Having covered why it should go ahead, here are two further reasons it might be happening:

Labour’s woes – some people are saying this is the ONLY reason May is calling an early election. Obviously, it must be tempting with Labour is such disarray to take advantage of it. Remember, the Conservatives are one of the greatest election-winning machines in world political history so it would be no surprise if they were to use this election to ‘solidify’ electorally their 15-20 point poll advantage. They couldn’t be guaranteed that Jeremy Corbyn would still be in place in 2020, so they should take the chance now. A Labour supporting friend of mine, actually a party member, told me today that they were glad this was happening now so that the “Corbyn nightmare will be over”. Labour COULD be reduced to as little as or worse than their 154 seat result in 1935, IF the Lib Dems have a good campaign, IF UKIP can present themselves as a sensible alternative and IF the Conservatives pick up the marginal seats they had previously lost to Labour.

2015 Conservative election expenses scandal – on March 17th this year the Electoral Commission fined the Conservatives £70,000 for the under-reporting of its election expenses during the 2015 General Election.
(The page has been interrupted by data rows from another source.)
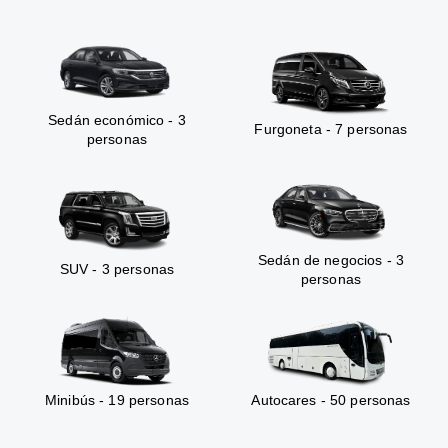
Sedán económico - 3
Furgoneta - 7 personas
personas
Sedán de negocios - 3
SUV - 3 personas
personas
Minibús - 19 personas
Autocares - 50 personas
Furthermore, fourteen police forces have asked the Crown Prosecution Service to consider charges over election expenses. It is technically possible that these individual constituency elections would have to be rerun, although unlikely. Some are suggesting that calling a new election would result in a ‘clean slate’ for them (assuming they stick to the rules this time). That is not necessarily so, but it is still a point worth considering.

As to which actually is the most important reason for this election happening? I think it is a combination of all of the above. For me the most important reason is to give May some sort of mandate to lead. I realise I am making a lot of assumptions in this blog, in particular that the Conservatives will win by a large margin, and the situation with Labour. I will look at these assumptions in more detail in future blogs.
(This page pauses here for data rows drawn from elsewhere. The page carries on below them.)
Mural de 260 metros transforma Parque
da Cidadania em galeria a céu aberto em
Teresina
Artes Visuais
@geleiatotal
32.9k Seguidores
2 thoughts on “Four plus two reasons why Theresa May wants to hold the election on 8th June

  1. rebecca irwin says:

    Dear Paul,
    What a wise, clear and insightful blog; it’s so useful and intriguing, thank you!
    Welcome home too; we’re all looking forward to hearing all about the trip,
    Bec x

    Sent from my iPhone


  2. AndrewZ says:

    There is another possible reason to consider. The process for leaving the EU specified in Article 50 of the Treaty of Lisbon involves a 2-year period of negotiations. But there are so many technical and political issues to be resolved that two years might not be enough. Come 2019, the government could still be struggling to complete the process, with temporary but painful effects on the economy due to disruptions to trade. May would then be facing a 2020 election fought over the consequences of a messy, half-finished Brexit. Holding an election now lets her push back the first post-Brexit election to 2022, increasing the government’s chances of getting it all sorted out before they have to go to the country again. I suspect that the timing of the election is an admission of how long and difficult the Brexit process is actually going to be.